As we enter a war with oil-producing nations let’s look at the Strategic Petroleum Reserve

The war in Israel is happening almost exactly 50 years to the day since the Arab-Israeli war (Oct 6, 1973), which led to the creation of the Strategic Petroleum Reserve.

The Strategic Petroleum Reserve is an emergency stockpile of petroleum maintained by the United States Department of Energy. It is the largest publicly known emergency supply in the world; its underground tanks in Louisiana and Texas have capacity for 714 million barrels. 

Right now it’s low. That’s because the Biden Administration is fundamentally incompetent but also very sensitive to criticism – in this case the rising price of gasoline. America’s emergency oil stockpile has plunged to 40-year lows. The shrinking Strategic Petroleum Reserve is limiting Washington’s ability to shield consumers from the fallout of Saudi Arabia’s aggressive supply cuts, according to Goldman Sachs.

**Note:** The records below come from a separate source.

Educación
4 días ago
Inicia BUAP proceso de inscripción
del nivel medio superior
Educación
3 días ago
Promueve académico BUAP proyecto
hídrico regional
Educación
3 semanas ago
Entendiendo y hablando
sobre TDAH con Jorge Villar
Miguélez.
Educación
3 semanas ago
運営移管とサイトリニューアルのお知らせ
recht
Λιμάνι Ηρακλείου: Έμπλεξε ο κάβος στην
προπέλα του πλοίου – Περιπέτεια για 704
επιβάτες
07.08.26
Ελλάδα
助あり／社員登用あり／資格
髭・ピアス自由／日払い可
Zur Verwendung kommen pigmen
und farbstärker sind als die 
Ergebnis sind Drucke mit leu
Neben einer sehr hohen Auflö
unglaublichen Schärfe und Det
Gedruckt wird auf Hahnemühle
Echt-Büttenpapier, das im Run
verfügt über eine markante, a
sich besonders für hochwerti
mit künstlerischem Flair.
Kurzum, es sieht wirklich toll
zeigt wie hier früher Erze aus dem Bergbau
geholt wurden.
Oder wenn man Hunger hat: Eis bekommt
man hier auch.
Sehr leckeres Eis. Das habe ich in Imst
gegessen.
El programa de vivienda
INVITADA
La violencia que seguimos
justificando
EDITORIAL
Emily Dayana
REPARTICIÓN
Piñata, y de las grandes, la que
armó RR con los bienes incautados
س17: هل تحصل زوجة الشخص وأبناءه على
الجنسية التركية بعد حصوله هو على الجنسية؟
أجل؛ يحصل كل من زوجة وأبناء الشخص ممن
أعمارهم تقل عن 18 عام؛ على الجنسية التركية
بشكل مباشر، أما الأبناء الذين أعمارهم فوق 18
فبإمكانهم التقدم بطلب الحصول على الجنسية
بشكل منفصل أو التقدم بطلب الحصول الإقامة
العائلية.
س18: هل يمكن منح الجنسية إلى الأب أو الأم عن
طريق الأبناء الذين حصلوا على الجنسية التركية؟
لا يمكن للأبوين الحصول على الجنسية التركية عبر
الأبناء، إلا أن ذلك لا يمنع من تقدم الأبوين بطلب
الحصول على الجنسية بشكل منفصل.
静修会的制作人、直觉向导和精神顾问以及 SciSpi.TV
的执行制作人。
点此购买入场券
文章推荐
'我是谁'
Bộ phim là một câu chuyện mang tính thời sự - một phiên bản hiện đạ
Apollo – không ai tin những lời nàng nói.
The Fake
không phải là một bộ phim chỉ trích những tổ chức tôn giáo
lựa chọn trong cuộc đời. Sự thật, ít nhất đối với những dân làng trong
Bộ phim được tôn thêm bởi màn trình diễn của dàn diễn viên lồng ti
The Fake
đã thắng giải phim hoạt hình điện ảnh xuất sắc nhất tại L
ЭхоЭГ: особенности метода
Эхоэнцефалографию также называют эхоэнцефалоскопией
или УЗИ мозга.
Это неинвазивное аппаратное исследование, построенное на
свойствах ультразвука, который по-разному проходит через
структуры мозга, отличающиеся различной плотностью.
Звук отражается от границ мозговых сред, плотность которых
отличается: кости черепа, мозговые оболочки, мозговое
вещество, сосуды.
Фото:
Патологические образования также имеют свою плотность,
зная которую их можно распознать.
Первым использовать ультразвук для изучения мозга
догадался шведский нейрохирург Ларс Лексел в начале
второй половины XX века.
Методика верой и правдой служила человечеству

Couple this with a series of catastrophic energy decisions, including cancelling shale drilling, stopping pipelines, banning offshore drilling, subsidizing inefficient alternative power sources, allowing most of our refining to be conducted in the Middle East, etc., has led us to the brink. Russia has been supplying the world with oil via India. That is likely to end. Expect gas prices to go through the roof. 

And if we end up participating in a war, it’s going to be expensive. At some point it won’t be paid for by foreign bonds. The chickens will come home to roost and they are going to squeeze us until our pips squeak to make good on all that debt.